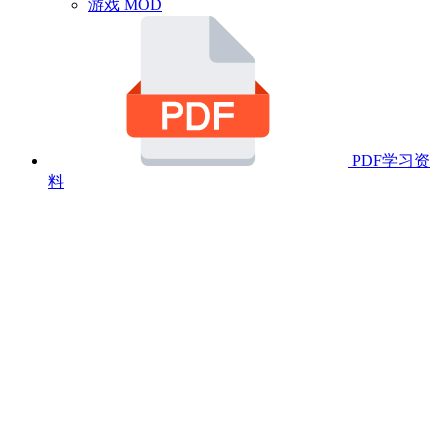
游戏 MOD
PDF学习资
料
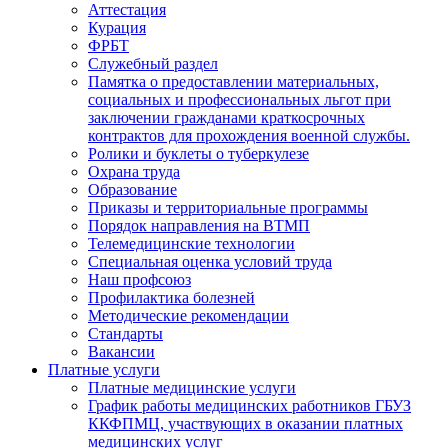
Аттестация
Курация
ФРБТ
Служебный раздел
Памятка о предоставлении материальных,
социальных и профессиональных льгот при
заключении гражданами краткосрочных
контрактов для прохождения военной службы.
Ролики и буклеты о туберкулезе
Охрана труда
Образование
Приказы и территориальные программы
Порядок направления на ВТМП
Телемедицинские технологии
Специальная оценка условий труда
Наш профсоюз
Профилактика болезней
Методические рекомендации
Стандарты
Вакансии
Платные услуги
Платные медицинские услуги
График работы медицинских работников ГБУЗ
ККФПМЦ, участвующих в оказании платных
медицинских услуг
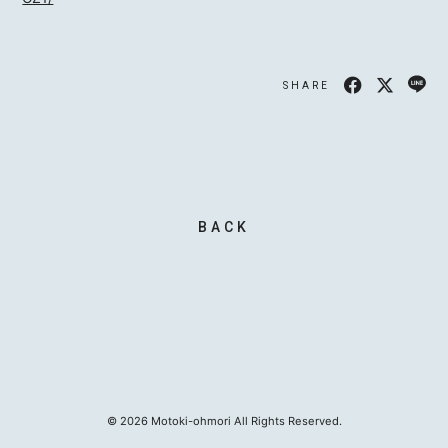
SHARE
MOTOKI OHMORI
STAFF
BACK
©
2026
Motoki-ohmori All Rights Reserved.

● ● ●

(Description of the task):
Without the pictures, print the whole listing exactly as given.

(Reply to the exercise):
游戏 MOD
PDF学习资
料
Аттестация
Курация
ФРБТ
Служебный раздел
Памятка о предоставлении материальных,
социальных и профессиональных льгот при
заключении гражданами краткосрочных
контрактов для прохождения военной службы.
Ролики и буклеты о туберкулезе
Охрана труда
Образование
Приказы и территориальные программы
Порядок направления на ВТМП
Телемедицинские технологии
Специальная оценка условий труда
Наш профсоюз
Профилактика болезней
Методические рекомендации
Стандарты
Вакансии
Платные услуги
Платные медицинские услуги
График работы медицинских работников ГБУЗ
ККФПМЦ, участвующих в оказании платных
медицинских услуг
SHARE
MOTOKI OHMORI
STAFF
BACK
©
2026
Motoki-ohmori All Rights Reserved.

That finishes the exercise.